The unofficial release of a proposal called ‘Project Big Picture’ has shocked English football with many concerned that Premier League’s big clubs are looking to take over football in England. The proposal, that was later confirmed to be true, would hand a life-line to the English Football League (EFL) via various payouts but at the same time, it would change the voting structure of the top tier and the structure of the entire pyramid. That has many fans and critics alike concerned at the way the top English clubs have gone about things.

However, FA chairman Greg Clarke painted a stark picture of the talks and admitted that he walked away from the discussions about 'Project Big Picture' but also confirmed that there were talks of a breakaway league. Clarke further asserted, in an open letter on the FA's website, that the FA's "board and Council" have to ensure that "any changes would be to the long-term benefit" of football and the entire English football pyramid.

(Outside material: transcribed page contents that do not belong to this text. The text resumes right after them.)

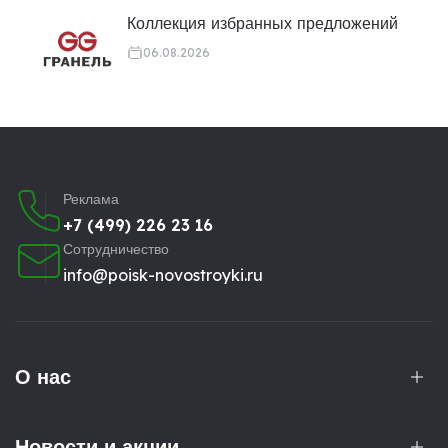
Коллекция избранных предложений
06.08.2026
Реклама
+7 (499) 226 23 16
Сотрудничество
info@poisk-novostroyki.ru
О нас
Новости и акции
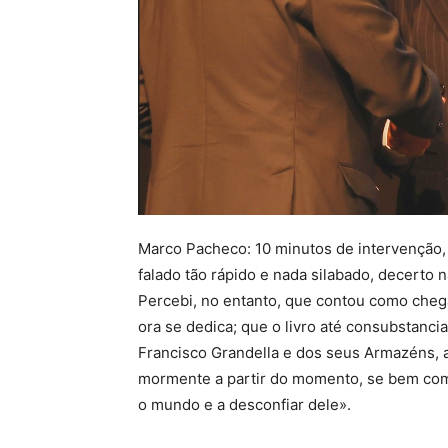
Marco Pacheco: 10 minutos de intervenção, 
falado tão rápido e nada silabado, decerto 
Percebi, no entanto, que contou como chega
ora se dedica; que o livro até consubstancia
Francisco Grandella e dos seus Armazéns, a
mormente a partir do momento, se bem co
o mundo e a desconfiar dele».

“However, in late spring, when the principal aim of these discussions became the concentration of power and wealth in the hands of a few clubs with a breakaway league mooted as a threat, I of course discontinued my involvement and counselled a more consensus-based approach involving all Premier League clubs and its chair and chief executive. Our game needs to continually seek to improve but benefits need to be shared,” Clarke said, reported the FA’s official website.

"We, the FA Board and Council, have to ensure that any changes would be to the long-term benefit of the whole of football and we have substantial controls to help ensure that the best interests of the game are served by any new proposals."

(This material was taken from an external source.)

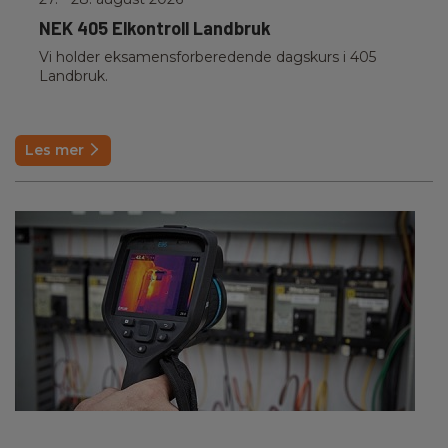
NEK 405 Elkontroll Landbruk
Vi holder eksamensforberedende dagskurs i 405
Landbruk.
Les mer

The proposal also includes a facet that will see both the League/Carabao Cup and the pre-season curtain-raiser in form of the Community Shield scrapped which will allow the top six sides of the top tier able to play more European football. That plays in the hands of UEFA with them looking to make changes to the Champions League and Europa League over the next few years. However, Clarke added that the FA has a clause that allows them veto any changes and implied that the FA could also stop European participation if they want.

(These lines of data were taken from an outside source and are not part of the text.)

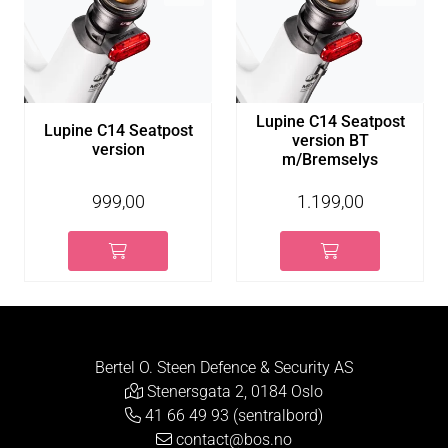
Lupine C14 Seatpost
Lupine C14 Seatpost
version BT
version
m/Bremselys
999,00
1.199,00
Bertel O. Steen Defence & Security AS
Stenersgata 2, 0184 Oslo
41 66 49 93 (sentralbord)
contact@bos.no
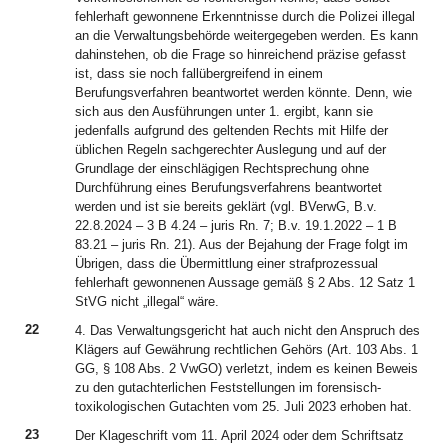
fehlerhaft gewonnene Erkenntnisse durch die Polizei illegal
an die Verwaltungsbehörde weitergegeben werden. Es kann
dahinstehen, ob die Frage so hinreichend präzise gefasst
ist, dass sie noch fallübergreifend in einem
Berufungsverfahren beantwortet werden könnte. Denn, wie
sich aus den Ausführungen unter 1. ergibt, kann sie
jedenfalls aufgrund des geltenden Rechts mit Hilfe der
üblichen Regeln sachgerechter Auslegung und auf der
Grundlage der einschlägigen Rechtsprechung ohne
Durchführung eines Berufungsverfahrens beantwortet
werden und ist sie bereits geklärt (vgl. BVerwG, B.v.
22.8.2024 – 3 B 4.24 – juris Rn. 7; B.v. 19.1.2022 – 1 B
83.21 – juris Rn. 21). Aus der Bejahung der Frage folgt im
Übrigen, dass die Übermittlung einer strafprozessual
fehlerhaft gewonnenen Aussage gemäß § 2 Abs. 12 Satz 1
StVG nicht „illegal“ wäre.
22
4. Das Verwaltungsgericht hat auch nicht den Anspruch des
Klägers auf Gewährung rechtlichen Gehörs (Art. 103 Abs. 1
GG, § 108 Abs. 2 VwGO) verletzt, indem es keinen Beweis
zu den gutachterlichen Feststellungen im forensisch-
toxikologischen Gutachten vom 25. Juli 2023 erhoben hat.
23
Der Klageschrift vom 11. April 2024 oder dem Schriftsatz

“In addition to the Special Share in the Premier League, which prevents certain changes being made to the constitution without the FA's consent, it is also the FA's responsibility to sanction competitions in England - including any proposed new competition - as well as being responsible for licensing clubs, through UEFA, to play in Europe. Additionally, UEFA look to us to nominate the league, and therefore the clubs, that will play in their competitions.

"Let's continue to work together to determine what is best for English football, with full dialogue between all key stakeholders. However, there is more to our game than economics. Change must benefit clubs, fans and players; not just selective balance sheets. In these difficult times unity, transparency and common purpose must override the interests of the few," he added.